**PROBLEM STATEMENT:** Only one number is wanted: the count of lines in the records below that hold the word "history".

**PROVIDED DATA:**
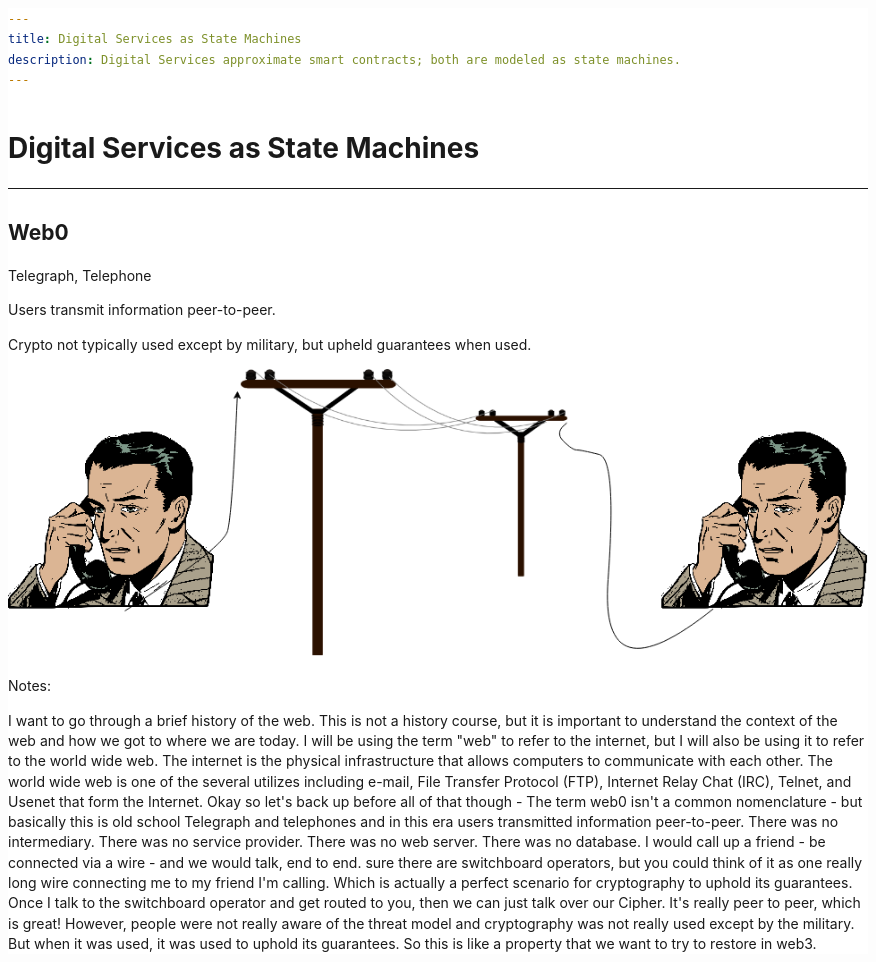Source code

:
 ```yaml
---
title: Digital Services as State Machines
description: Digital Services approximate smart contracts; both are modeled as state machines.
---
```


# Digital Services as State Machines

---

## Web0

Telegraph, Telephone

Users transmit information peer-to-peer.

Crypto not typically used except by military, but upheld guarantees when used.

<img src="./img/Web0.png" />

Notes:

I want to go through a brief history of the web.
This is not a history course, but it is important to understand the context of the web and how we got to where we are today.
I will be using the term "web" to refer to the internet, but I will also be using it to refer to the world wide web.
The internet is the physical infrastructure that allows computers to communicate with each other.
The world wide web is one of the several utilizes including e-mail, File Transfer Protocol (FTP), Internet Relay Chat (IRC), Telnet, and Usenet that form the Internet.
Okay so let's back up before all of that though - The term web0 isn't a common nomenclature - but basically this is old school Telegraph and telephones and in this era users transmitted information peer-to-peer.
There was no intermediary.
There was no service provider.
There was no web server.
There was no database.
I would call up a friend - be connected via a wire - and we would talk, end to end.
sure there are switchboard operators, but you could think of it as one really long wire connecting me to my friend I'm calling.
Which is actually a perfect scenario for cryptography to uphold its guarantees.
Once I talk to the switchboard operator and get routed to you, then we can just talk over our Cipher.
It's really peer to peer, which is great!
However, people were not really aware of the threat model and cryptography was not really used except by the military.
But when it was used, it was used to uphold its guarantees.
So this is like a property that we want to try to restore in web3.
---
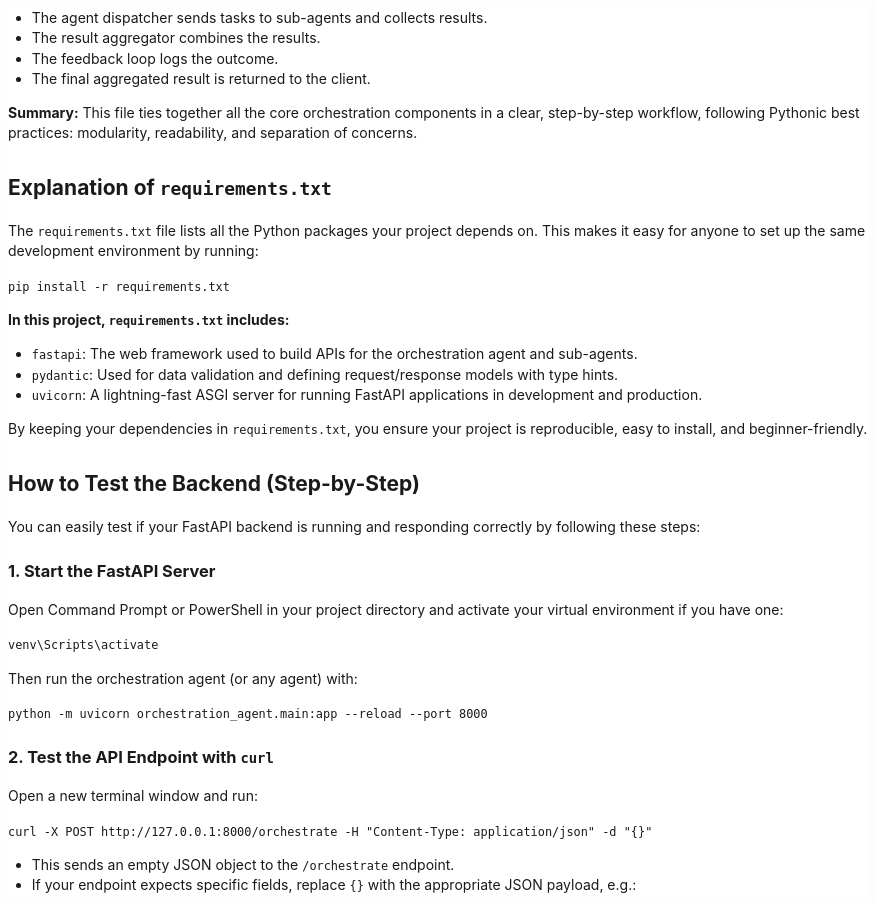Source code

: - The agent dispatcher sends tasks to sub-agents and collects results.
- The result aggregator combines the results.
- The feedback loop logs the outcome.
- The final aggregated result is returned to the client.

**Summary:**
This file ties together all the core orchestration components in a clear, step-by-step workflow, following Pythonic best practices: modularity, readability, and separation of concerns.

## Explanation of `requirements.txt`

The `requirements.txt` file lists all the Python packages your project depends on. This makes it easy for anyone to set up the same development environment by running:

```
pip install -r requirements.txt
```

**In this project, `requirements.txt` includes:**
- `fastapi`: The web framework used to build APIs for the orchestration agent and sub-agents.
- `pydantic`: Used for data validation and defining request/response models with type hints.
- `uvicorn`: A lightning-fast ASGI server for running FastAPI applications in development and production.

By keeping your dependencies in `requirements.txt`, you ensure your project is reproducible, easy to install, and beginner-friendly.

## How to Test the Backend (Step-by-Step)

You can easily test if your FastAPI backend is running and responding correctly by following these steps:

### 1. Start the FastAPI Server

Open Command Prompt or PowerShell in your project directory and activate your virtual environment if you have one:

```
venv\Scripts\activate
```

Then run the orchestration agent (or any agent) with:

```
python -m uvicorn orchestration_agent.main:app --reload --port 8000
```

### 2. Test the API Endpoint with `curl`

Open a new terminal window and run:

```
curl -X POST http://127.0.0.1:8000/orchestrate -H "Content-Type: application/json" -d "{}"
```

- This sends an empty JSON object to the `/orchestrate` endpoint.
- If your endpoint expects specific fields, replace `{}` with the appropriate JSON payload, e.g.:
==
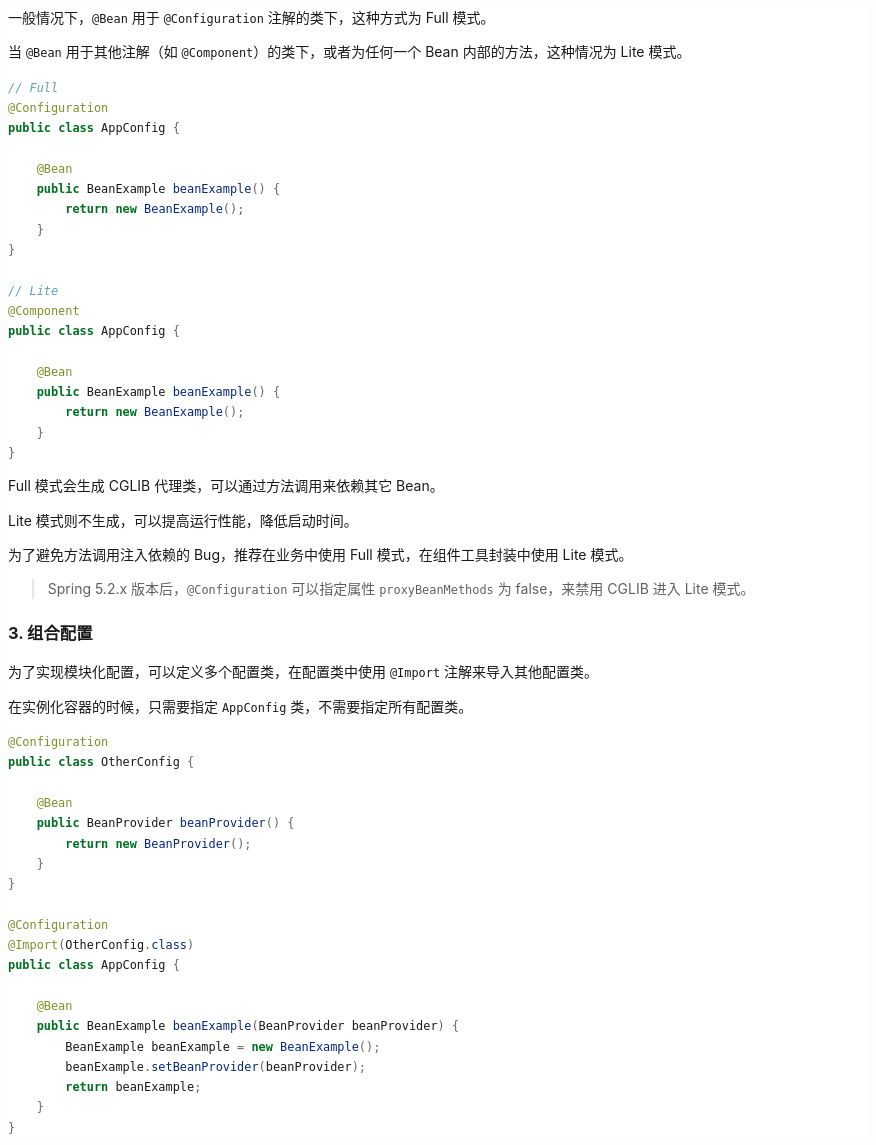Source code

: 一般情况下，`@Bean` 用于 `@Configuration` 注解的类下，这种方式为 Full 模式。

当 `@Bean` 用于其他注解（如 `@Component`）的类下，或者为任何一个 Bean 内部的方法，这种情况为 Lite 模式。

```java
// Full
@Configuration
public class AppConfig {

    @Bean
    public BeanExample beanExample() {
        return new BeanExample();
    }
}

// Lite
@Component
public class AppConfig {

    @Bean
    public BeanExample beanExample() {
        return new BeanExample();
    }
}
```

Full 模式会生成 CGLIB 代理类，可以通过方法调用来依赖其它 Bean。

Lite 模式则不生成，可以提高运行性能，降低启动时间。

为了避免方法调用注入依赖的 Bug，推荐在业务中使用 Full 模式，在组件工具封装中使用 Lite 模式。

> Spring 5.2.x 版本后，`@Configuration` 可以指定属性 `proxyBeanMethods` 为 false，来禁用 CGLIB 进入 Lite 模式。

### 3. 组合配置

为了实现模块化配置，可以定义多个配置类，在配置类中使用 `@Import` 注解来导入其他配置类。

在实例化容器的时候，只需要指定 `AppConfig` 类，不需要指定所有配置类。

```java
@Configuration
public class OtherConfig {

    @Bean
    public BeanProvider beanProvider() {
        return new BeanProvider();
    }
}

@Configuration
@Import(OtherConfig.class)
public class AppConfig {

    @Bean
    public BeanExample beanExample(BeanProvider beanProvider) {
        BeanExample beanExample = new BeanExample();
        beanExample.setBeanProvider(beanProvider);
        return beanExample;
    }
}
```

**FINAL ANSWER:** 2